L’après-midi, en contrepoint, fut consacrée au risque de vivre sur cette île que des tempêtes dévastatrices peuvent frapper. Là, pas question de nier que la chose puisse se produire : c’est le moment qui relève de l’imprévu, pas l’événement lui-même dont le retour est inscrit dans l'histoire. Là, pas question de manœuvre désespérée de dernière minute : une île ne peut changer de cap pour éviter le danger ! Et pas question, non plus, d’être résignés si l’on veut survivre et revivre. La lucidité prime, assortie d’une forme de sérénité impavide, avec l’intelligence des moyens à mettre en œuvre et la modestie qui permet de compter sur les autres quand les éléments se déchaînent. Contraste entre le risque nié et l’hybris qui présidèrent aux destinées du grand paquebot, et le risque reconnu et assumé par ceux qui ont fait le choix de la vie insulaire.

 

Deux attitudes opposées, donc, face au risque : d’un côté, la négation orgueilleuse, de l’autre le courage intelligent et modeste.
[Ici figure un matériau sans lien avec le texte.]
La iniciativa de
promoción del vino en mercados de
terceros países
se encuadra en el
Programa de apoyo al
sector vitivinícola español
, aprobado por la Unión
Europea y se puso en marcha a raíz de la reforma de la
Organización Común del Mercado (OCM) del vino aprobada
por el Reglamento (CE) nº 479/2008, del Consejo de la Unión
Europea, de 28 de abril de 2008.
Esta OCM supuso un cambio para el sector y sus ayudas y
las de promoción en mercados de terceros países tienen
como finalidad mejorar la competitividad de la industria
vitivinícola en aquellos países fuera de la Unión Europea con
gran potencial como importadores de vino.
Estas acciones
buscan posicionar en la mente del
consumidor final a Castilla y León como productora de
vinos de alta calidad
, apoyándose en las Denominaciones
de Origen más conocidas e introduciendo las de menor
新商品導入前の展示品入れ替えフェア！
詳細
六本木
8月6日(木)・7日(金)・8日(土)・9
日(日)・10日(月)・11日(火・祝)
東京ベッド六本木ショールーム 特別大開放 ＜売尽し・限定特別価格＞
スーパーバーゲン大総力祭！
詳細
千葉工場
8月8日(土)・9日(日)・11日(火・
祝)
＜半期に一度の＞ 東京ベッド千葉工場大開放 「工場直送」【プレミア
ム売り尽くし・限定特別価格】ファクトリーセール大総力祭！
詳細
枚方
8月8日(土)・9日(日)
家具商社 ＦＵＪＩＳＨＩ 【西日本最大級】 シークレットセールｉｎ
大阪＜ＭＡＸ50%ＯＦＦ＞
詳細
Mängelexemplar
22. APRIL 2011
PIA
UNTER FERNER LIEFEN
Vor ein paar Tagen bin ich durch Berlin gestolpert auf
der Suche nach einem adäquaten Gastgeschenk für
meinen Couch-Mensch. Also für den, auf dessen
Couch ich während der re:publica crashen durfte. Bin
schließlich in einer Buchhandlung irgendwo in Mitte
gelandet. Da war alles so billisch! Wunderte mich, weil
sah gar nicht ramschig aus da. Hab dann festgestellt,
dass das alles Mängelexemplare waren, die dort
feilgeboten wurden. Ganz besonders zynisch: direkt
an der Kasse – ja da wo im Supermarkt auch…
Quand je regarde l’histoire dans laquelle nos sociétés se trouvent aujourd’hui embarquées, l’argent spéculatif qui tue l’économie réelle, la misère croissante des peuples qui furent les plus riches de la planète, le garrot de la dette souveraine qui se resserre impitoyablement, la course obsessionnelle à une croissance qui détruit notre écosystème, et notre « toujours plus de la même chose » sans que la récurrence des mêmes résultats indésirables nous fasse réfléchir, - quand je pense à tout cela, j’ai bien peur que nous ayons fait le choix collectif du Titanic. « Mais non, il n’y a pas d’icebergs sur notre route, pas en cette période de l’année ! Et d’ailleurs, même Dieu ne pourrait couler notre navire ! »

 

Vous voulez progresser ? Faites la liste des paquebots que vous pensez insubmersibles et imaginez – autorisez-vous juste à imaginer ! – que l’un ou l’autre ne le soit pas. Alors ? Vous trouvez cette gymnastique stupide ? Pour Descartes, ce ne serait rien d’autre que l’exercice du doute fondateur.